**Exercise data**
--- --- ---
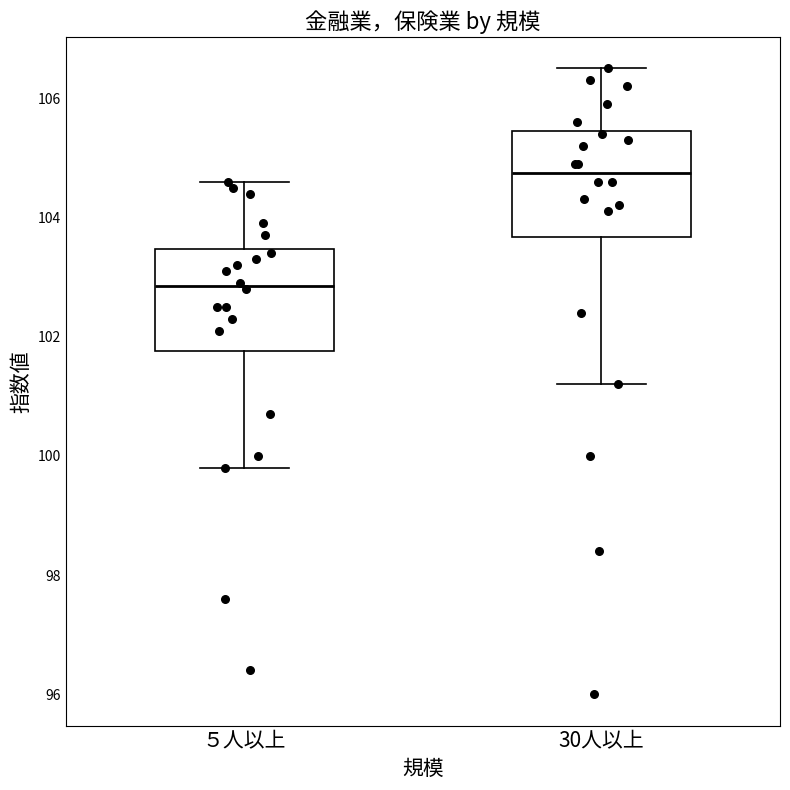

Reading left to right, transcribe this box plot: for each box, give where its median line is, the range the box spans, and where its two whiskers end, as read against the y-axis. The values are not printed on the chart, so give them approximately, as read against the axis.

５人以上: median 102.8, box 101.8 to 103.4, whiskers 99.8 to 104.6
30人以上: median 104.8, box 103.6 to 105.4, whiskers 101.2 to 106.6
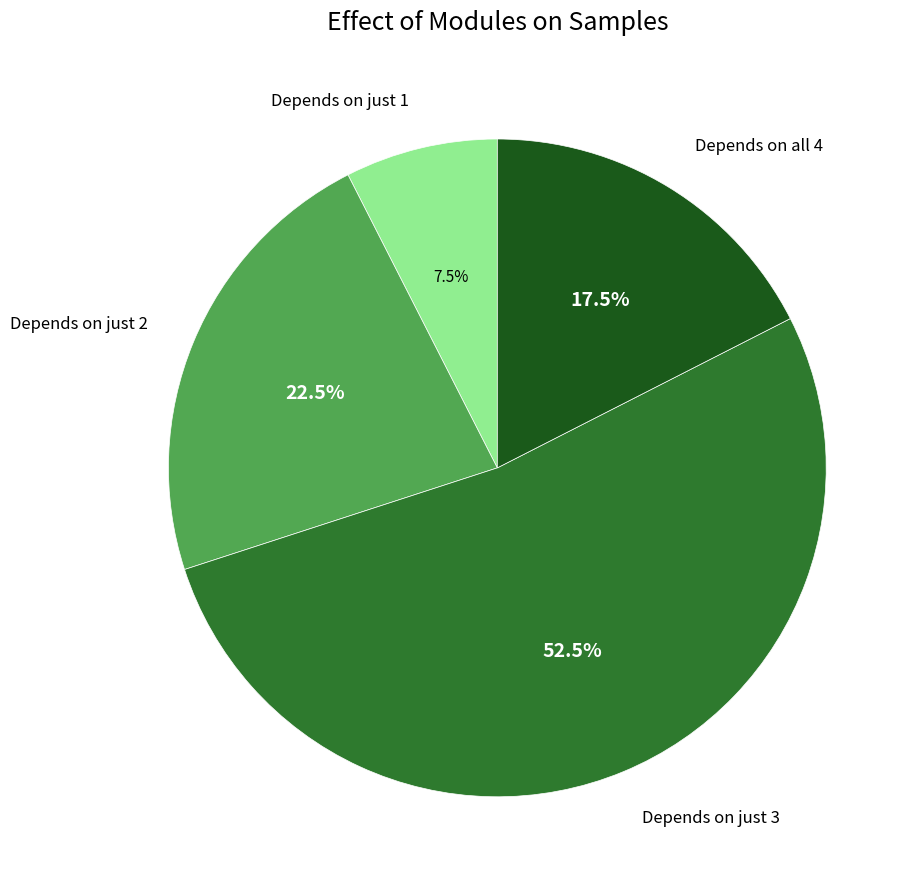

What is the total percentage of Depends on all 4 and Depends on just 2?

40.0%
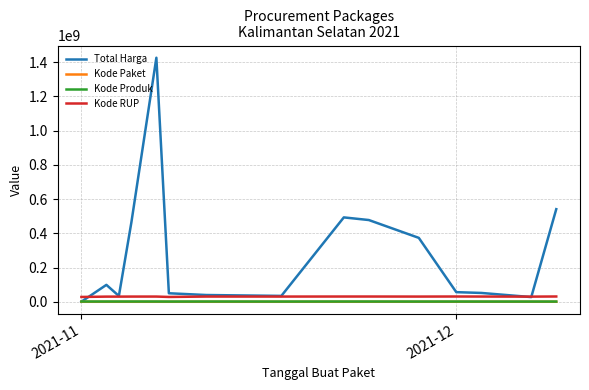

Which series has the largest total across all categories?

Total Harga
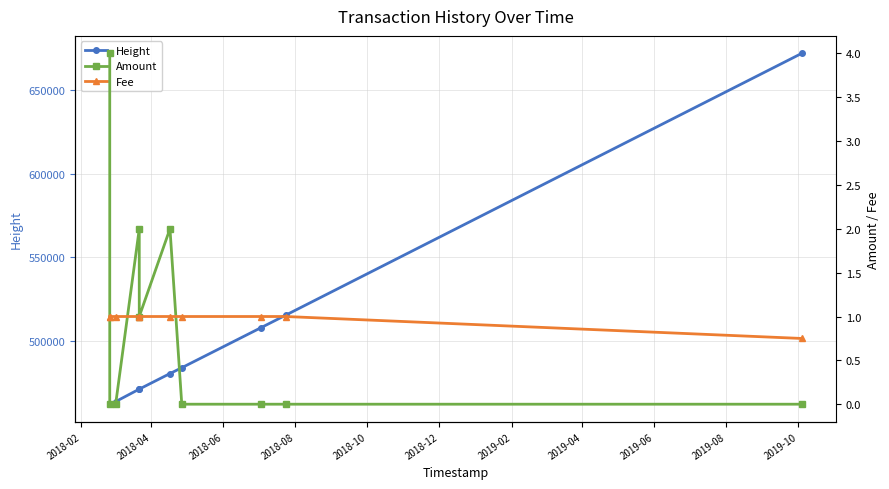

Which series has the largest total across all categories?

Height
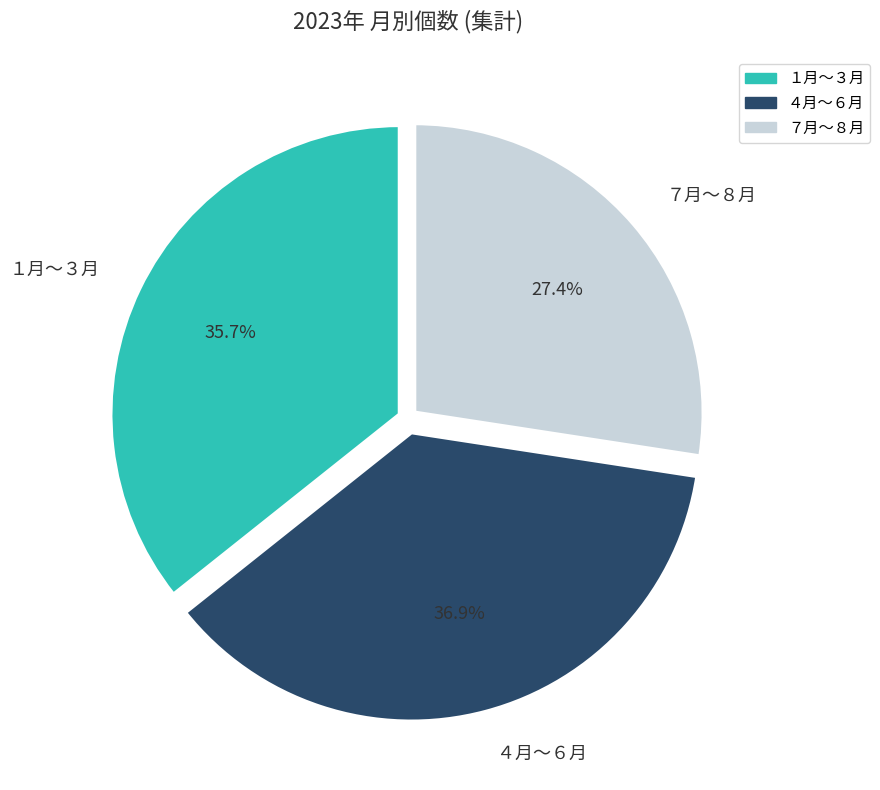

What is the total percentage of １月〜３月 and ７月〜８月?

63.1%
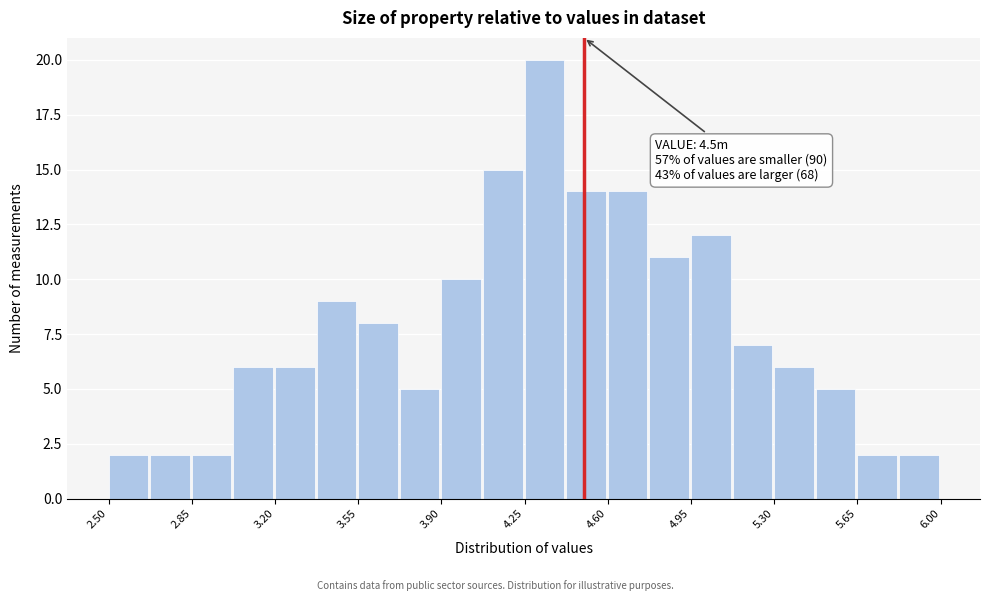

Around what value on the x-axis is the tallest bar? Give the approximate position of its centre, as read against the axis.

4.35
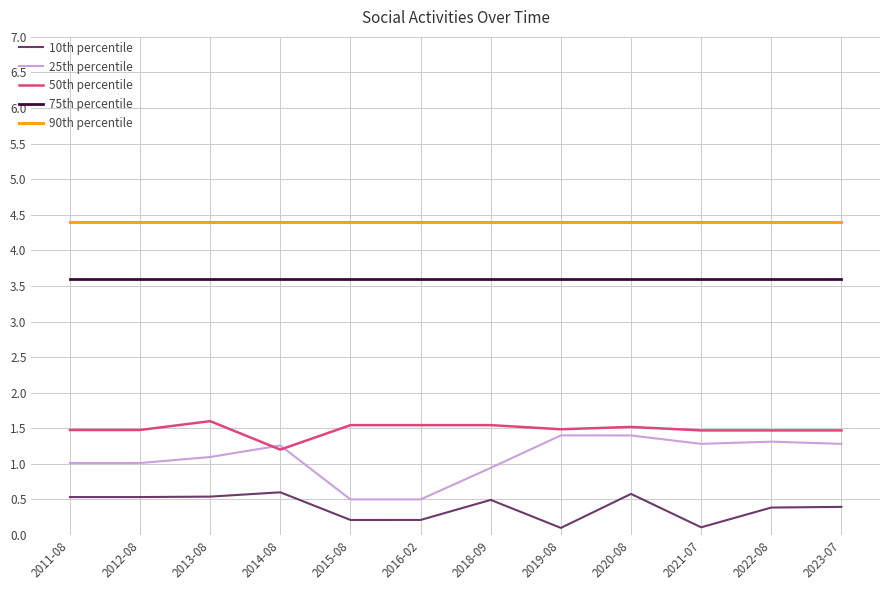

Reading left to right, list all the values displayed in this chart.

10th percentile: 0.5	0.5	0.5	0.6	0.2	0.2	0.5	0.1	0.6	0.1	0.4	0.4
25th percentile: 1.0	1.0	1.1	1.3	0.5	0.5	0.9	1.4	1.4	1.3	1.3	1.3
50th percentile: 1.5	1.5	1.6	1.2	1.5	1.5	1.5	1.5	1.5	1.5	1.5	1.5
75th percentile: 3.6	3.6	3.6	3.6	3.6	3.6	3.6	3.6	3.6	3.6	3.6	3.6
90th percentile: 4.4	4.4	4.4	4.4	4.4	4.4	4.4	4.4	4.4	4.4	4.4	4.4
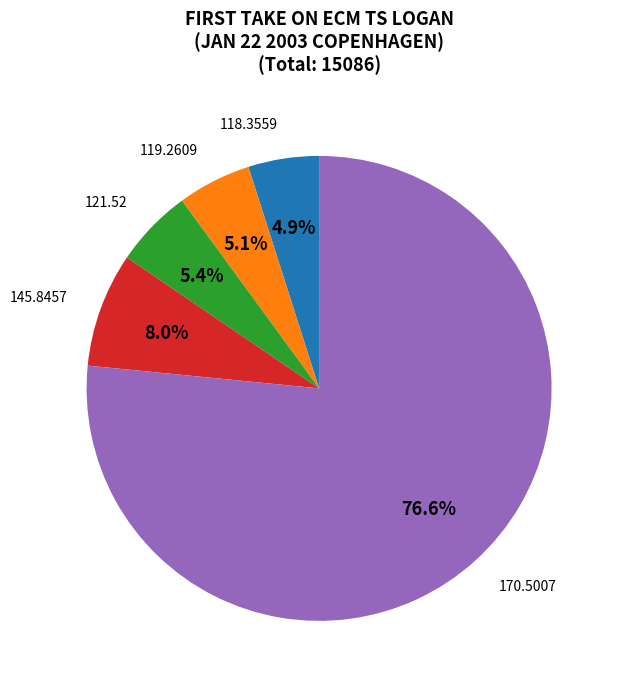

To the nearest percent, what portion does 118.3559 represent?

5%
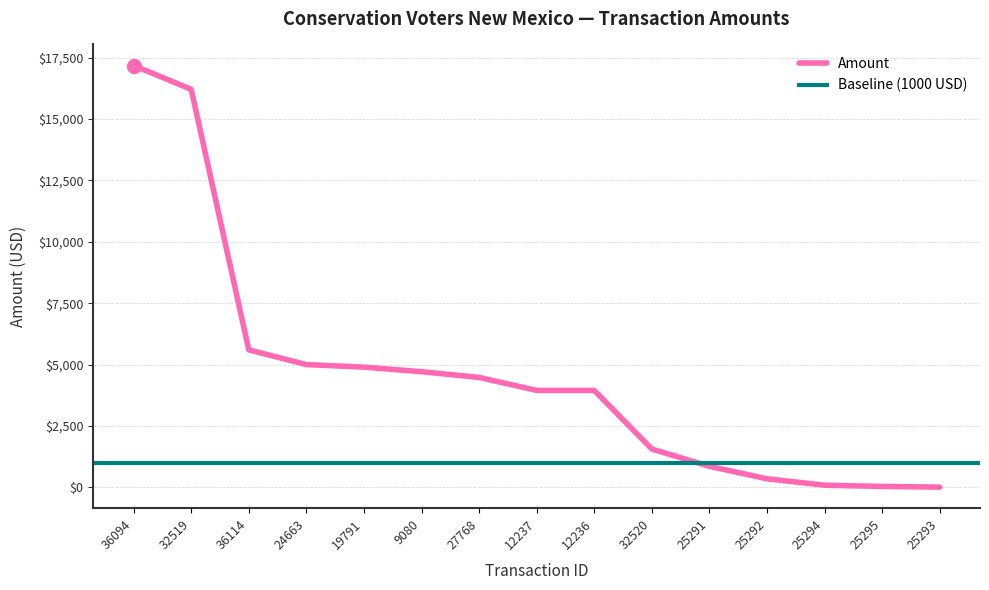

Where does the data first go above 3948?

36094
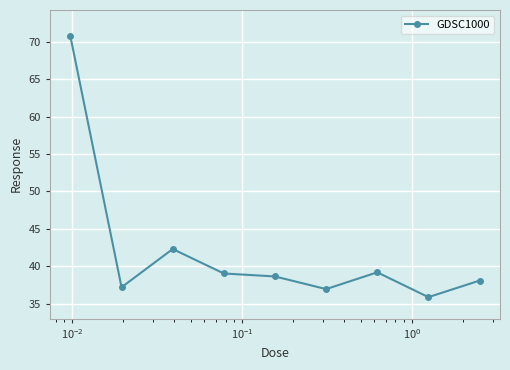

What is the value of the 5th point from the left?

38.6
--- --- ---
**Exercise**
Please output the material as a Markdown table with the columns "Row" and "Text", starting at the line that contains "Where does the data first go above 3948?" and ending at the end of the material, one numbered row per line. Leave out blank lines and the pictures.

**Solution to this problem**
| Row | Text |
|---|---|
| 1 | Where does the data first go above 3948? |
| 2 | 36094 |
| 3 | What is the value of the 5th point from the left? |
| 4 | 38.6 |